## Task statement
What lines of the data hold the string "contient"? Copy them all.

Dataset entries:
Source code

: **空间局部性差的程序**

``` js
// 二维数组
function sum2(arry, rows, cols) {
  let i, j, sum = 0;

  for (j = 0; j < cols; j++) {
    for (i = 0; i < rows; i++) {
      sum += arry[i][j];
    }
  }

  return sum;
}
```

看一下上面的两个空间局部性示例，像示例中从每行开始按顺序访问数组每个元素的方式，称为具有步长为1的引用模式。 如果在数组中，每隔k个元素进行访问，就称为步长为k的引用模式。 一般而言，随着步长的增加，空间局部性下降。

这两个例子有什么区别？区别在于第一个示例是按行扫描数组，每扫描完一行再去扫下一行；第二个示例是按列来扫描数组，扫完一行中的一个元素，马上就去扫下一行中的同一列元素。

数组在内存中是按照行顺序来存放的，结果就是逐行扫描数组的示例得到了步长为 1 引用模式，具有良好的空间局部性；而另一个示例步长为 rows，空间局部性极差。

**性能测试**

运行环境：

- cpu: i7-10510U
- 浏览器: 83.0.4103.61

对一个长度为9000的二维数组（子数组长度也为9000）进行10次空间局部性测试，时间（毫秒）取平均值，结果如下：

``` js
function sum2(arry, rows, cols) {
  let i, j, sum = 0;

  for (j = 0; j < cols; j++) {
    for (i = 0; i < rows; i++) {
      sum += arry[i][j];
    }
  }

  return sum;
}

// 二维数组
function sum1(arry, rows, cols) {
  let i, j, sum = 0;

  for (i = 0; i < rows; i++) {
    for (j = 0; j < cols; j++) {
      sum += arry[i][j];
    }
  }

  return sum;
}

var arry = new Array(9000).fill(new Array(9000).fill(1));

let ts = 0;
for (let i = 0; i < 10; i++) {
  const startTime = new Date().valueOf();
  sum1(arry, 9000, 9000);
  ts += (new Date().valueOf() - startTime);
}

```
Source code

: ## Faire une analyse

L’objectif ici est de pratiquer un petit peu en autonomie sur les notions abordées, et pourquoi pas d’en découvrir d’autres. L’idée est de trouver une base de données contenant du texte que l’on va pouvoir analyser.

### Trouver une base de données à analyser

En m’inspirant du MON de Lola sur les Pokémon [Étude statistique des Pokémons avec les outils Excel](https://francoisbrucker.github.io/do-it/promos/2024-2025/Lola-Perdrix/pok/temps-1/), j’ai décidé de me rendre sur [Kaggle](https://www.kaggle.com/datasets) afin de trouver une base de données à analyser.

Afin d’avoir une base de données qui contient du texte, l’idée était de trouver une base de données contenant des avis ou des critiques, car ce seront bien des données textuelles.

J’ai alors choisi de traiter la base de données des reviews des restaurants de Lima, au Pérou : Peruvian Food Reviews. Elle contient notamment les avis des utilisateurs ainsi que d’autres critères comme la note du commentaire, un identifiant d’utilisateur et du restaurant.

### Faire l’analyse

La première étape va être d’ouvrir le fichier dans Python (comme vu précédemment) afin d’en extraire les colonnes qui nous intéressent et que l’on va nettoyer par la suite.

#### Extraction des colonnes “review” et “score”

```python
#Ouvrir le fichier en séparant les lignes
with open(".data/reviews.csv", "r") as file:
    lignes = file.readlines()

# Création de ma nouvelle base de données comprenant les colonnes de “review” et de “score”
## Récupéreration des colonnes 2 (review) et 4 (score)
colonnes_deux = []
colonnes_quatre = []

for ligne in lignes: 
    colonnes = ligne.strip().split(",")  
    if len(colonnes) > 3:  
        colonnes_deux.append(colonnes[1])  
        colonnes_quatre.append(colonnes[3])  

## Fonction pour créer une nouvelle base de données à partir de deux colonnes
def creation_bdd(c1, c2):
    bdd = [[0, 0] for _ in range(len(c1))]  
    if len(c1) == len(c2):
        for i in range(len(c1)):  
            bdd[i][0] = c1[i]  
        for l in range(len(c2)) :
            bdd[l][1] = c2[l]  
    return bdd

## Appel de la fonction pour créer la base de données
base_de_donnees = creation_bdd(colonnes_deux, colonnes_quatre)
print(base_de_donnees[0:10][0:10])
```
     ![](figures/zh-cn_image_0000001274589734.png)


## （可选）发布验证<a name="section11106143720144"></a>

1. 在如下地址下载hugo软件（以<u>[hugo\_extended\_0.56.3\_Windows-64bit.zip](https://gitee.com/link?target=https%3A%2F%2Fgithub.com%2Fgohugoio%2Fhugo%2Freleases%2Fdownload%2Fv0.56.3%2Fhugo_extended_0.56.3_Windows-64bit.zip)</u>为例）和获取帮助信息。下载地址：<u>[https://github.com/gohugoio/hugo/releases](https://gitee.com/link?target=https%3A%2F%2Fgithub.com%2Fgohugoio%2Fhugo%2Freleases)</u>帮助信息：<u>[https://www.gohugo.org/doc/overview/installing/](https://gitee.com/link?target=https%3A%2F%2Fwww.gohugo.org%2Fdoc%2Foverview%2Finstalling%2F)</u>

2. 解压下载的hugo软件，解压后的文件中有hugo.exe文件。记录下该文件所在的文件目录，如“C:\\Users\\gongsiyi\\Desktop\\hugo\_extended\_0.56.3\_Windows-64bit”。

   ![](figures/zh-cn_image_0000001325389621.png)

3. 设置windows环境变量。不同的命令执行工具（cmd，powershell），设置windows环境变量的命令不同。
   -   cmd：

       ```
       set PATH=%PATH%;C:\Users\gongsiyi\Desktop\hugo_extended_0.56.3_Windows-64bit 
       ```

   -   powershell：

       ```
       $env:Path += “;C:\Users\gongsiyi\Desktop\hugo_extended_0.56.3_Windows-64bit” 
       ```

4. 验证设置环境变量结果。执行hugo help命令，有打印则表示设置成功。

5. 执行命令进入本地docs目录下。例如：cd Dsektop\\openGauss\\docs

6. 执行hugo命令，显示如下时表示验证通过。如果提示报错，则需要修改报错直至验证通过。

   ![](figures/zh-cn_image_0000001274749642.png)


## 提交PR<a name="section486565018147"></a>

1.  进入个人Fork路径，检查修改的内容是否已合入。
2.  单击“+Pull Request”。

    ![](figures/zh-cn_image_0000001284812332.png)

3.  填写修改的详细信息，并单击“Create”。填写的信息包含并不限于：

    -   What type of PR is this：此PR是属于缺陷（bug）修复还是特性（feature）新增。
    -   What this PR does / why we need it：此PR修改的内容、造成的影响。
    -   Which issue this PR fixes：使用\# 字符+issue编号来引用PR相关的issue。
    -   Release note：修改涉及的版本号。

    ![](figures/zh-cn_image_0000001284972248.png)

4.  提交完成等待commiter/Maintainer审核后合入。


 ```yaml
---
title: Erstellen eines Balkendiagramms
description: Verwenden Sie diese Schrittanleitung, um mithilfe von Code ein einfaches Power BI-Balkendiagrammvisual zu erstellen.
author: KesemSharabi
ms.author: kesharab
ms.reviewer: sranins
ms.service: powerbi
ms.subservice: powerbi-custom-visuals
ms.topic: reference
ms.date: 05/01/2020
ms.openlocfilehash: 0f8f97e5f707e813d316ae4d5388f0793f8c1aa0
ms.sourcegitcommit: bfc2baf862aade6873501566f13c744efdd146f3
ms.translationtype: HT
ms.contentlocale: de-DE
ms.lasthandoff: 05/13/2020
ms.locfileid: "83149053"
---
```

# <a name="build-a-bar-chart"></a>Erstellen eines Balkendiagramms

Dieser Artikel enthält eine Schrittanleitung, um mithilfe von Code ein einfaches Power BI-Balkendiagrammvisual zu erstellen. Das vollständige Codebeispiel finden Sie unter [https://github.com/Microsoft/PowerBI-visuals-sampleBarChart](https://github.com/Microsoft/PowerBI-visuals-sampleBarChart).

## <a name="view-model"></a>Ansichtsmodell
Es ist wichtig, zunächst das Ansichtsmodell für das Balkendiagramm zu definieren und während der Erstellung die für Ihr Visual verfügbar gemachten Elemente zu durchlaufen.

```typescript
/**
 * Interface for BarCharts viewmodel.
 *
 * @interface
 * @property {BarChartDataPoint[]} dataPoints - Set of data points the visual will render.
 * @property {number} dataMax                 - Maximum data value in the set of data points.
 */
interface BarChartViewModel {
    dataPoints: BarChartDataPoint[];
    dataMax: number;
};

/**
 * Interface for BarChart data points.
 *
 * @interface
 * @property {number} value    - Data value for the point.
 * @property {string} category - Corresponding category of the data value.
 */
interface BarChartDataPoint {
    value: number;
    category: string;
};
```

## Task solution
Afin d’avoir une base de données qui contient du texte, l’idée était de trouver une base de données contenant des avis ou des critiques, car ce seront bien des données textuelles.
J’ai alors choisi de traiter la base de données des reviews des restaurants de Lima, au Pérou : Peruvian Food Reviews. Elle contient notamment les avis des utilisateurs ainsi que d’autres critères comme la note du commentaire, un identifiant d’utilisateur et du restaurant.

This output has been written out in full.